Extrait du document:
Malheur à celui… qui augmente le fardeau de ses dettes.
La Bible est catégorique : Pas de dettes ! Ne devez rien à personne si ce n’est de vous aimer (Romains 13.8).
Prenant au sérieux et à la lettre cette parole de Paul, certains chrétiens s’abstiennent, non seulement de contracter des dettes, mais encore de recourir à un emprunt indispensable au développement de leur entreprise ou à l’acquisition de leur maison.
Leurs scrupules sont-ils fondés ?
Sans doute convient-il de préciser ce qu’il faut entendre par dette et chercher à discerner en quoi une dette diffère d’un emprunt.
Ces termes sont-ils totalement synonymes ?
Une personne est endettée lorsqu’elle doit de l’argent à un particulier (facture non réglée, prêt non restitué…). L’emprunt est plus généralement souscrit auprès d’un organisme (Banque, Crédit Foncier, P. et T…) qui avance la somme demandée et fixe les modalités de son remboursement. S’endetter et emprunter sont, à première vue, des termes équivalents car la démarche est la même, quelle que soit la nature du créancier.
Cependant, un emprunt n’est pas une dette aussi longtemps que l’emprunteur est en mesure de tenir ses engagements. Il devient une dette lorsque la personne :
Je puis emprunter avec bonne conscience :
Je ne devrais jamais agir sans avoir le feu vert de Dieu. Si j’éprouve quelque malaise à souscrire un emprunt d’une certaine importance, je remettrai l’opération à plus tard : Ce qui n’est pas le produit d’une conviction est péché déclare l’apôtre (Romains 14.23).
Ne te détourne pas de celui qui veut emprunter de toi (Matthieu 5.42). Emanant de Jésus lui-même, cette injonction a culpabilisé nombre de chrétiens scrupuleux. En effet, dois-je systématiquement répondre aux sollicitations de tous les mendiants qui tendent la main dans le Métro ou à chaque coin de rue ? A tous les clochards qui frappent à ma porte (et les pasteurs en accueillent souvent !) ? Ne sont-ils pas des professionnels de la misère qu’on encourage au vice en accédant à leur requête (1) ?

Données sources:
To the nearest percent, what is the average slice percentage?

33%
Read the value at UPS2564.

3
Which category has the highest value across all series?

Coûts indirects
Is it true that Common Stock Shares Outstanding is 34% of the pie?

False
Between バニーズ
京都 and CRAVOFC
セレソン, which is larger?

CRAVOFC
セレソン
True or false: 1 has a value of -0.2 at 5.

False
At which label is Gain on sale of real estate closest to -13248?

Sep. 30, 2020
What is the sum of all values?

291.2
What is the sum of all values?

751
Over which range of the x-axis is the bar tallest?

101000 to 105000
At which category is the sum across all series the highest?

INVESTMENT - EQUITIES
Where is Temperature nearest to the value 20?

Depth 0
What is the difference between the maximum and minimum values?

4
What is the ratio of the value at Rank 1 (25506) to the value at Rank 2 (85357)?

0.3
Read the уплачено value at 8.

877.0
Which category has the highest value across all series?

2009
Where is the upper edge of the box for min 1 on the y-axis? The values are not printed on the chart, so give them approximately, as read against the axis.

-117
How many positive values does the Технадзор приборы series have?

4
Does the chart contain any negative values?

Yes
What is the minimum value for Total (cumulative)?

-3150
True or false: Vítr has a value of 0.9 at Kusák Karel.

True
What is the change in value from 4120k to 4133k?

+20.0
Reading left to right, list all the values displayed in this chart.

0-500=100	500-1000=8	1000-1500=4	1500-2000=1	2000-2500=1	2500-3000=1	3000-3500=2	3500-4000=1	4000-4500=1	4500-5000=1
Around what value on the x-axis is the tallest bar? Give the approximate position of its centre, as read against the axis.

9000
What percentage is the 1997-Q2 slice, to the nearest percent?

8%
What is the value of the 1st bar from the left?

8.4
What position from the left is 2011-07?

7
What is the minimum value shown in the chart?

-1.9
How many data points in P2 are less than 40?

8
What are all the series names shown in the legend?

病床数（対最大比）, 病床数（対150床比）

À faire:
Rédigez la suite du texte sur les dettes et l'emprunt, en reprenant juste après sa dernière phrase.

Réponse:
(1) Habitant en plein Paris, j’ai pu observer un mendiant qui s’installait, jour après jour, devant une église, sous ma fenêtre. J’ai compté combien de pièces tombaient dans sa grande boîte en un quart d’heure et me suis approché pour considérer la valeur moyenne de ces pièces. Je pus conclure que cet homme gagnait 7 à 8 fois mon salaire. Ce calcul m’a été confirmé par une sergente de l’Armée du Salut qui avait reçu les confidences d’un clochard. Par ailleurs, il faut aussi constater que le nombre des clochards a nettement augmenté avec le développement du chômage, soulignant ainsi l’importance du facteur économique.
La loi de Moïse faisait un devoir à l’enfant d’Israël de porter secours à l’indigent, sans prélever d’intérêt lorsqu’il s’agissait d’un compatriote (Deutéronome 15.7, 11 ; Exode 22.25 et Lévitique 25.35, 37). Il était condamnable de presser son débiteur et de l’accabler d’usure (Exode 22.15). Durant l’année sabbatique, le créancier ne devait rien réclamer de l’Israélite (la terre n’étant alors pas cultivée). A l’approche de cette année, le prêteur, que pouvait faire hésiter un trop long délai pour recouvrer son avance, devait se montrer charitable et considérer les intérêts de l’indigent (Deutéronome 15.1, 3, 7, 10).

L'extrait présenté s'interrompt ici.